1st thing to check is that it is NOT muted ie the box is unchecked 
next tap your mic with a finger (with your Master volume high ..) to see whether you can hear the sound through your desktop speakers, adjust the mic volume while you do this, if you don't hear anything
If the mic volume is at max and you didn't get any feedback .. ie sound .. put the mic volume control to zero and click on advanced then check the box for 20db boost .. exit to the mixer and try again .. slowly raise the volume as you tap the mouth of the microphone


----------



## Hard Drive C: (Jun 23, 2007)

I lost you when you said the speaker icon, because it's not in my system tray.

Is there any other way to access it??


----------



## Done_Fishin (Oct 10, 2006)

Start / Settings/ Control Panel / Sounds & Audio Devices

whilst there .... check the box that says place volume icon on the taskbar (you will now get that speaker icon)

click on advanced .. 

the mixer control should now open ..
If your microphone is not display look for options on the menu bar .. select options and then place a check in the the box by "microphone" select enter to return to the playback mixer . and try what I said earlier


----------



## Hard Drive C: (Jun 23, 2007)

I went to options and then properties in Volume Control and there were three radio buttons that said Playback (which was ticked), Recording, and Other (which I couldn't select because it was greyed out). I ticked Recording and under Show the following volume controls: line in, rear mic, and microphone were checked. Then I clicked OK and the panels for line in, rear mic, and microphone appeared. There were boxes that could be ticked but they didn't say mute, they said select. (also rear mic and microphone had advanced buttons) 

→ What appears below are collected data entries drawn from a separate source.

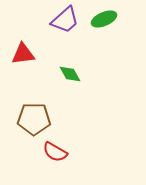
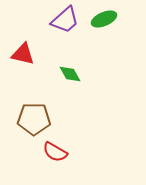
red triangle: rotated 20 degrees clockwise
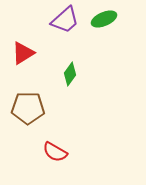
red triangle: moved 1 px up; rotated 45 degrees counterclockwise
green diamond: rotated 65 degrees clockwise
brown pentagon: moved 6 px left, 11 px up
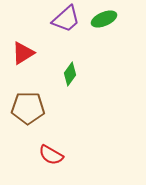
purple trapezoid: moved 1 px right, 1 px up
red semicircle: moved 4 px left, 3 px down
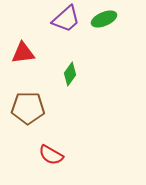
red triangle: rotated 25 degrees clockwise
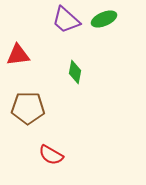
purple trapezoid: moved 1 px down; rotated 84 degrees clockwise
red triangle: moved 5 px left, 2 px down
green diamond: moved 5 px right, 2 px up; rotated 25 degrees counterclockwise
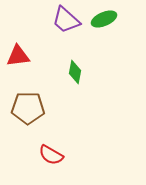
red triangle: moved 1 px down
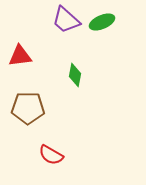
green ellipse: moved 2 px left, 3 px down
red triangle: moved 2 px right
green diamond: moved 3 px down
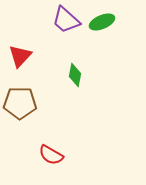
red triangle: rotated 40 degrees counterclockwise
brown pentagon: moved 8 px left, 5 px up
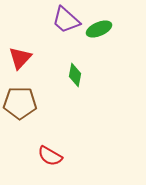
green ellipse: moved 3 px left, 7 px down
red triangle: moved 2 px down
red semicircle: moved 1 px left, 1 px down
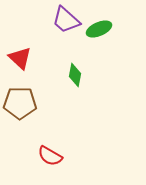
red triangle: rotated 30 degrees counterclockwise
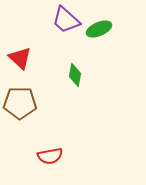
red semicircle: rotated 40 degrees counterclockwise
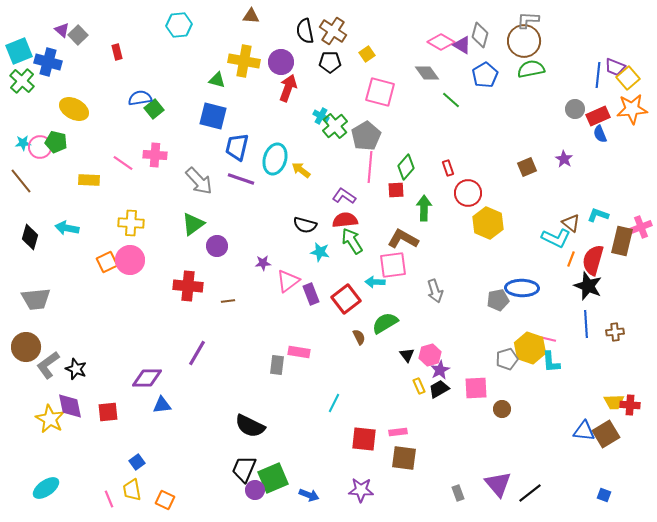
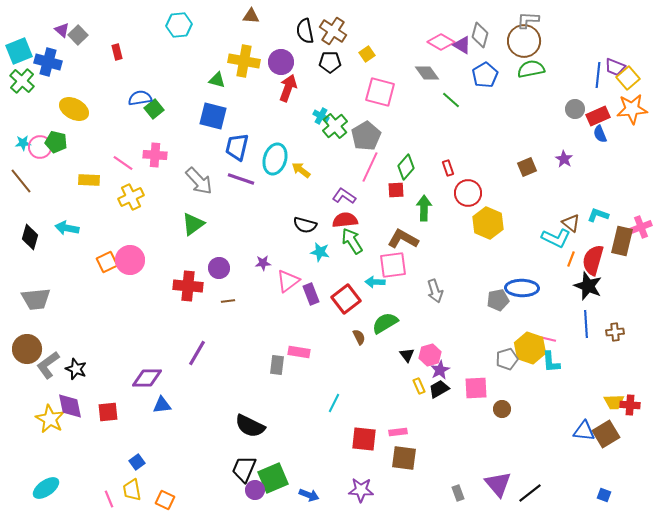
pink line at (370, 167): rotated 20 degrees clockwise
yellow cross at (131, 223): moved 26 px up; rotated 30 degrees counterclockwise
purple circle at (217, 246): moved 2 px right, 22 px down
brown circle at (26, 347): moved 1 px right, 2 px down
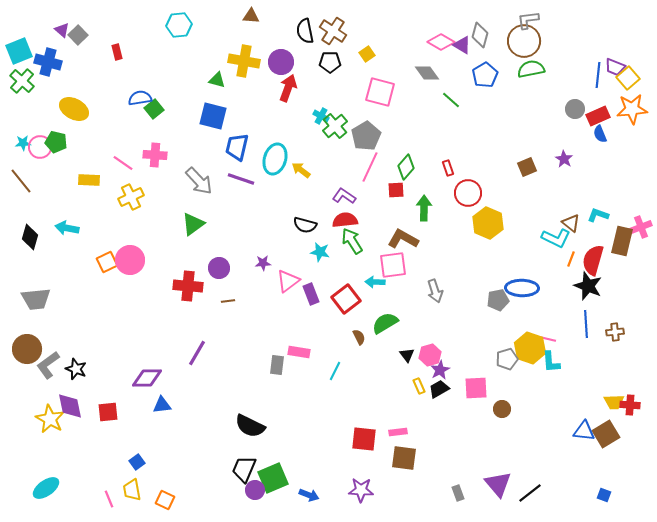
gray L-shape at (528, 20): rotated 10 degrees counterclockwise
cyan line at (334, 403): moved 1 px right, 32 px up
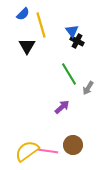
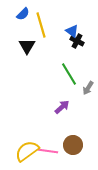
blue triangle: rotated 16 degrees counterclockwise
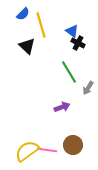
black cross: moved 1 px right, 2 px down
black triangle: rotated 18 degrees counterclockwise
green line: moved 2 px up
purple arrow: rotated 21 degrees clockwise
pink line: moved 1 px left, 1 px up
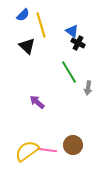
blue semicircle: moved 1 px down
gray arrow: rotated 24 degrees counterclockwise
purple arrow: moved 25 px left, 5 px up; rotated 119 degrees counterclockwise
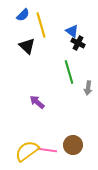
green line: rotated 15 degrees clockwise
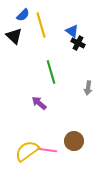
black triangle: moved 13 px left, 10 px up
green line: moved 18 px left
purple arrow: moved 2 px right, 1 px down
brown circle: moved 1 px right, 4 px up
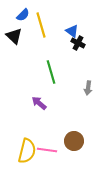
yellow semicircle: rotated 140 degrees clockwise
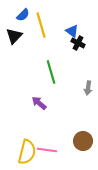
black triangle: rotated 30 degrees clockwise
brown circle: moved 9 px right
yellow semicircle: moved 1 px down
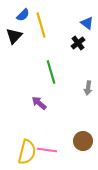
blue triangle: moved 15 px right, 8 px up
black cross: rotated 24 degrees clockwise
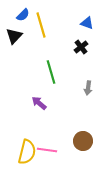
blue triangle: rotated 16 degrees counterclockwise
black cross: moved 3 px right, 4 px down
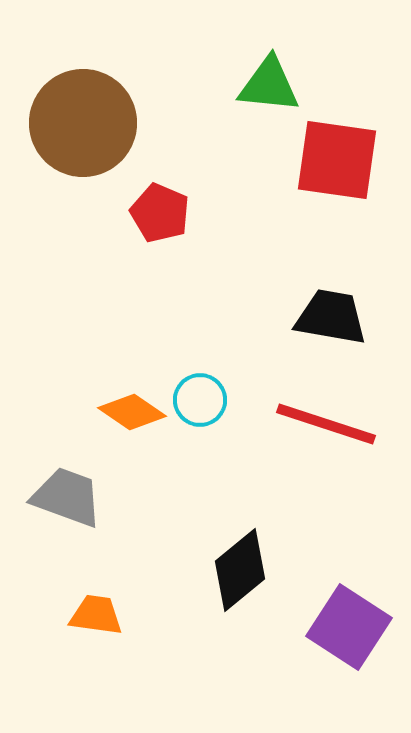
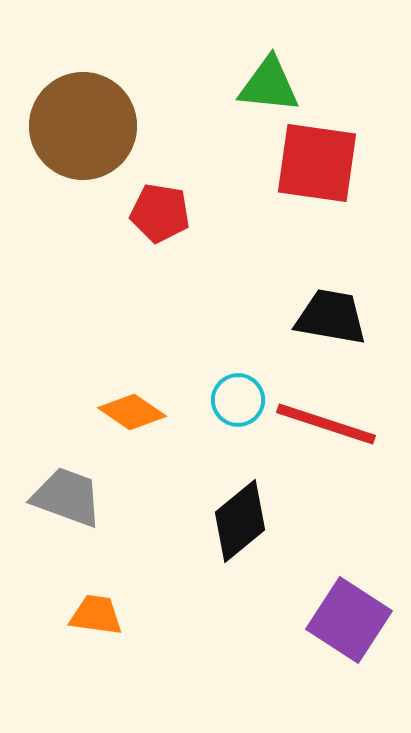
brown circle: moved 3 px down
red square: moved 20 px left, 3 px down
red pentagon: rotated 14 degrees counterclockwise
cyan circle: moved 38 px right
black diamond: moved 49 px up
purple square: moved 7 px up
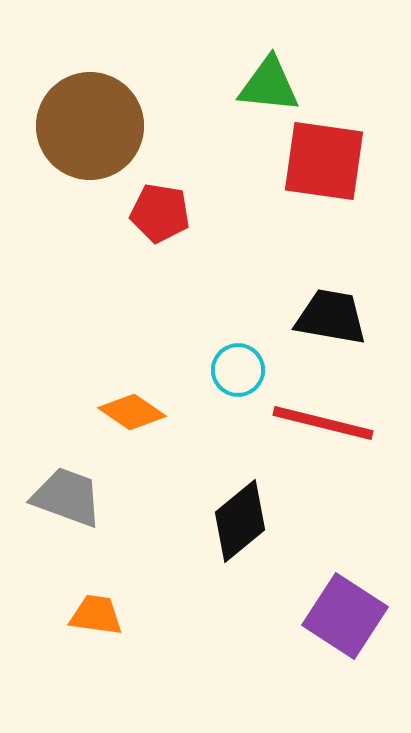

Since mute and select aren't the same. . . what exactly do I do now? (thanks for helping )


----------



## Done_Fishin (Oct 10, 2006)

you are ok doing what you have done but you needed to do it in playback .. the recording would have come later when you want to record from the microphone .. the boxes are to select the recording source .. go back and check out the playback now and ensure that the microphone is aprt of teh playback layout


----------



## Hard Drive C: (Jun 23, 2007)

Yeah, that's what I was confused about. It's not.


----------



## Done_Fishin (Oct 10, 2006)

if it's not in the playback list .. go to the menu bar and select options 
place a check in the the box by "microphone" select enter to return to the playback mixer .. more or less as you did with the recording setup .. but this is playback


----------